Directives
A: In the rant below about the English language, what does the writer say they have included for readers who get confused by the meanings?
B: From the rant below about the English language, reproduce the passage starting with "Bastardization of the" and going on through "with the meanings.".

Extract provided
-- start --
Thanks to both who contributed.

 

 

 

 

 

CURRENT RANTS:

Bastardization of the English Language

 

Mostly used by chavbastard teentwattastics…..though this rant could be used as an education for yourselves, should you wish to look and sound like a complete cunt!

Read and learn (and weep)

Well, one is employed to work with these youths on a daily basis, so one has picked up quite a vocabulary over the years. Basically this bunch of bad ass bastards are committing the biggest case of rape of the English language. It’s spilling over into all walks of life now and its getting quite serious, the fact that they believe they are cool beyond belief and are the greatest thing to walk the earth simply because they talk like they have a big dog shit in their mouths………………. Anyway, here it comes, I have included a glossary of terms should you get confused with the meanings.
-- end --
Material
-- start --
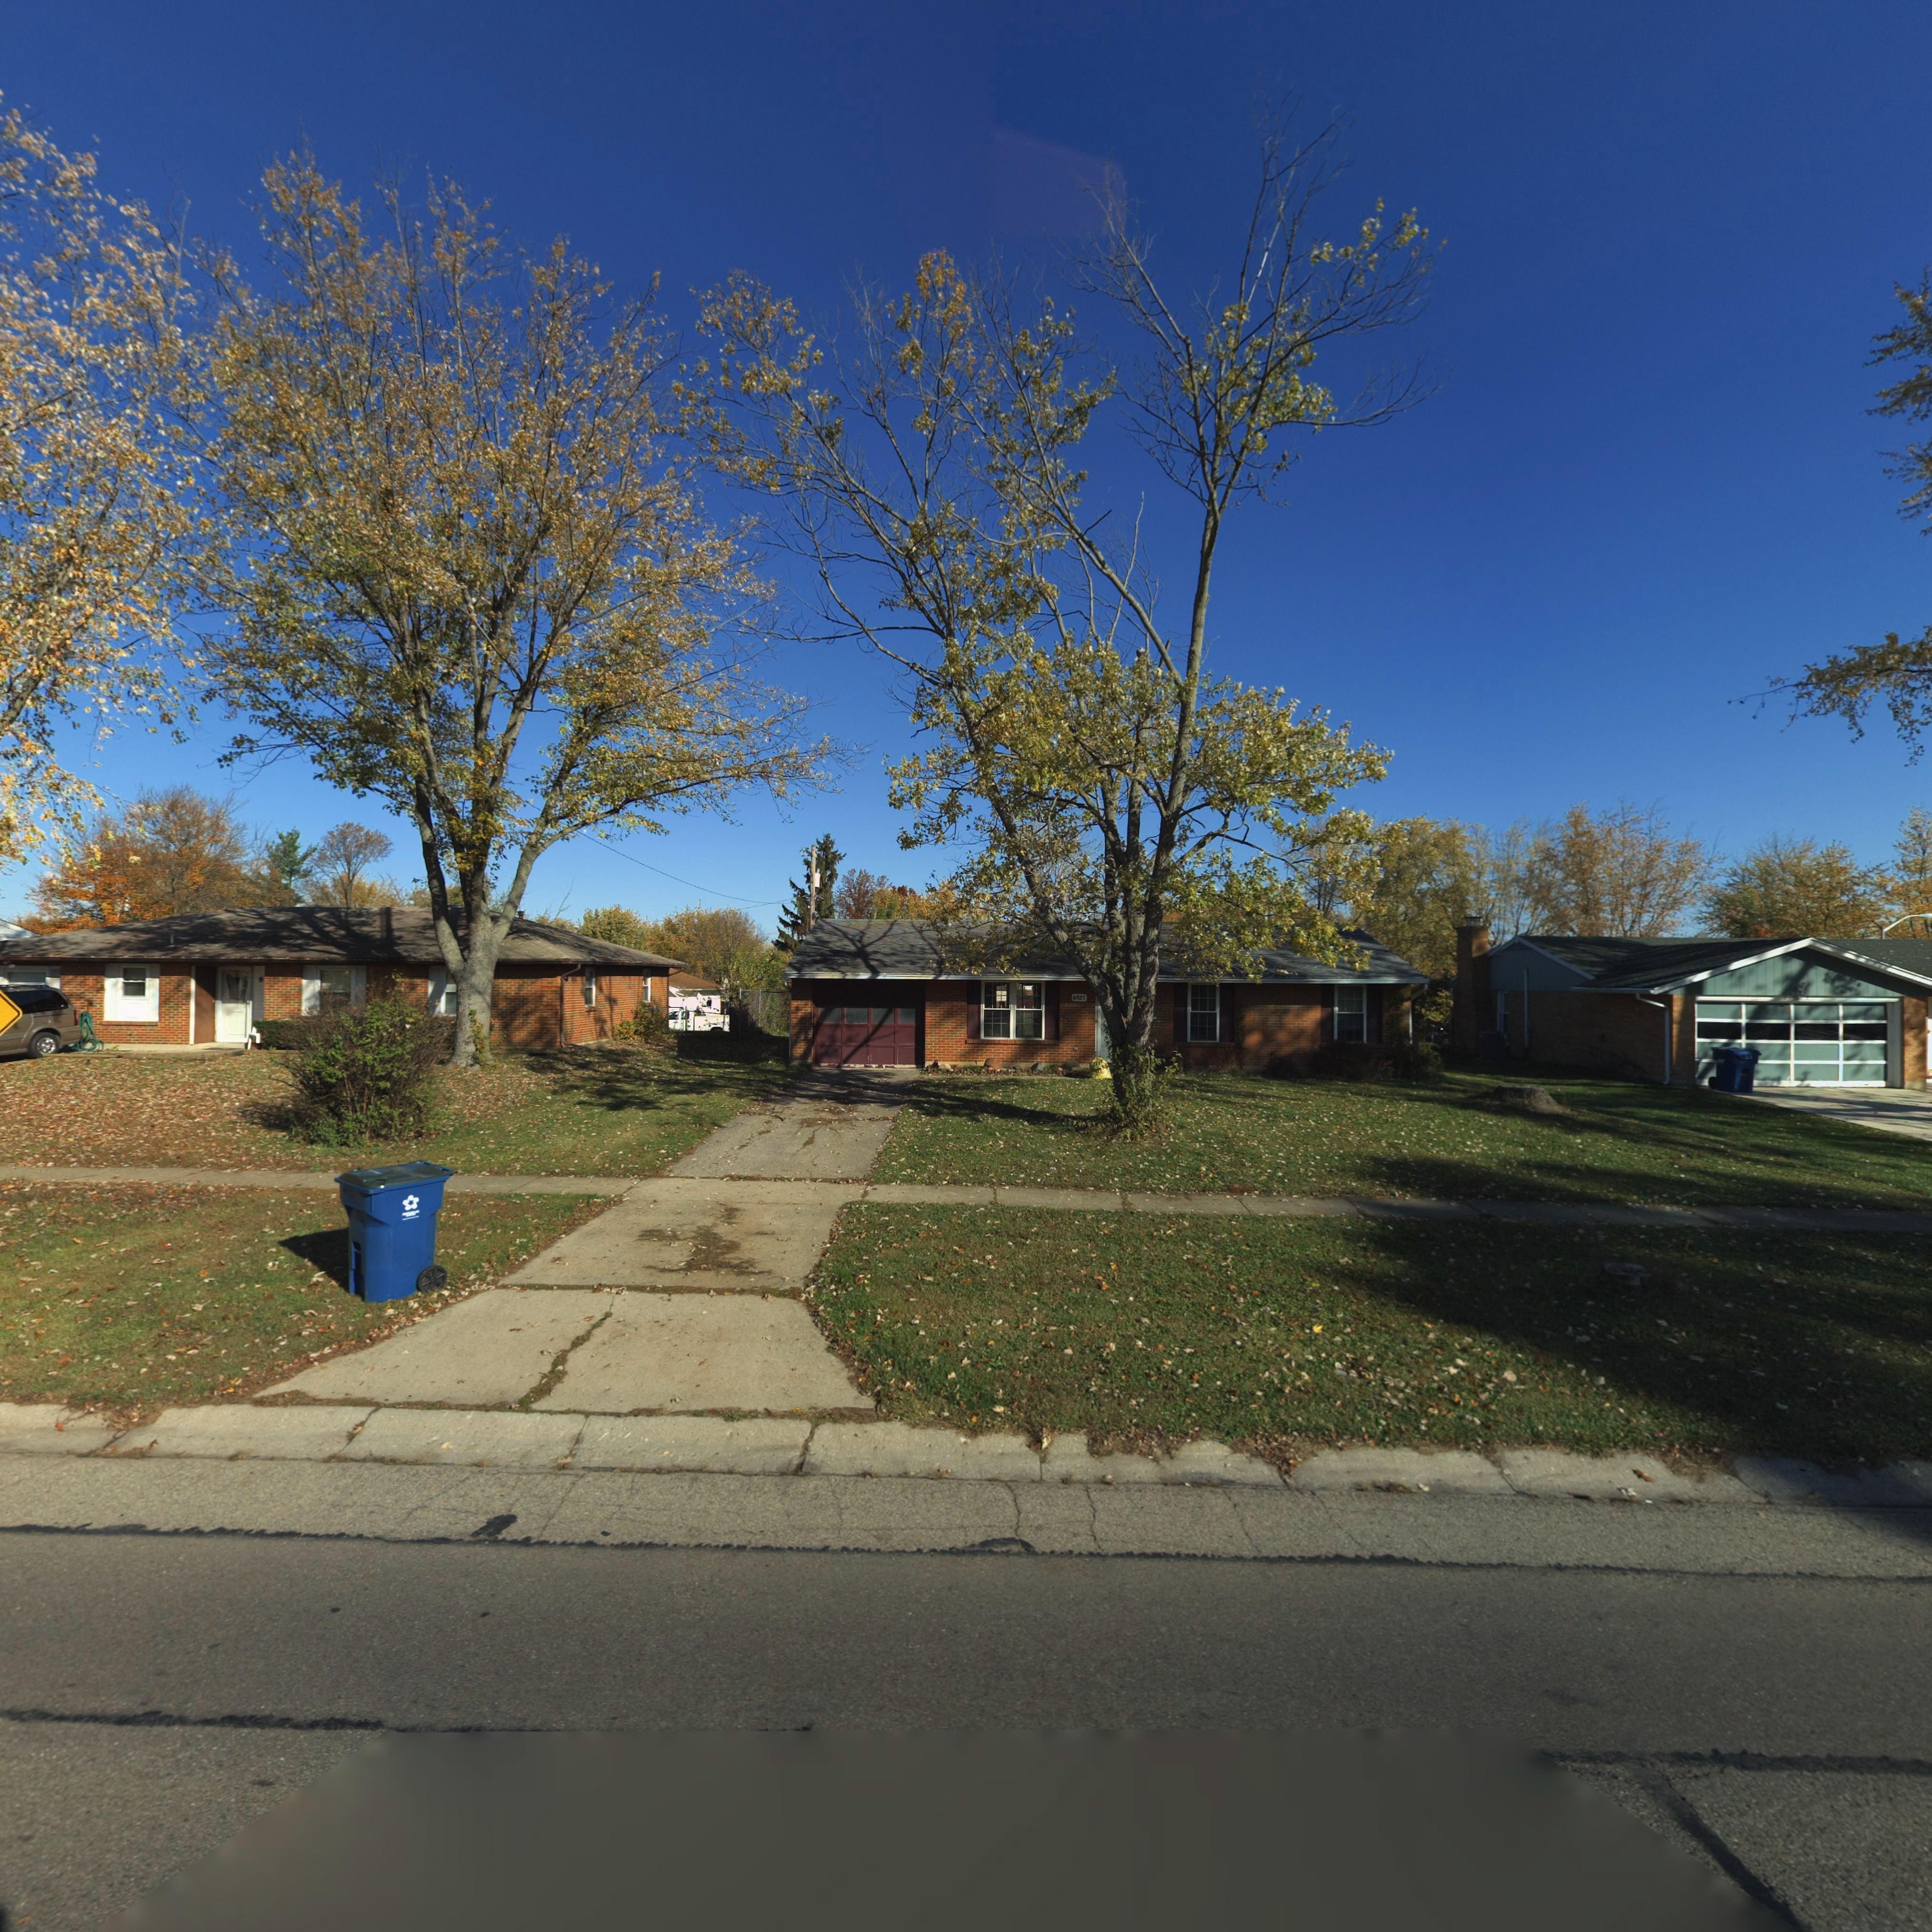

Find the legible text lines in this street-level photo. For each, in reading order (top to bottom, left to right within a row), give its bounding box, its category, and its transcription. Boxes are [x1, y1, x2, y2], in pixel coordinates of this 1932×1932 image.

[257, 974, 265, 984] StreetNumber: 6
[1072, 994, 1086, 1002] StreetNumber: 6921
-- end --
Outputs in order
A: A glossary of terms.

B:
Bastardization of the English Language

 

Mostly used by chavbastard teentwattastics…..though this rant could be used as an education for yourselves, should you wish to look and sound like a complete cunt!

Read and learn (and weep)

Well, one is employed to work with these youths on a daily basis, so one has picked up quite a vocabulary over the years. Basically this bunch of bad ass bastards are committing the biggest case of rape of the English language. It’s spilling over into all walks of life now and its getting quite serious, the fact that they believe they are cool beyond belief and are the greatest thing to walk the earth simply because they talk like they have a big dog shit in their mouths………………. Anyway, here it comes, I have included a glossary of terms should you get confused with the meanings.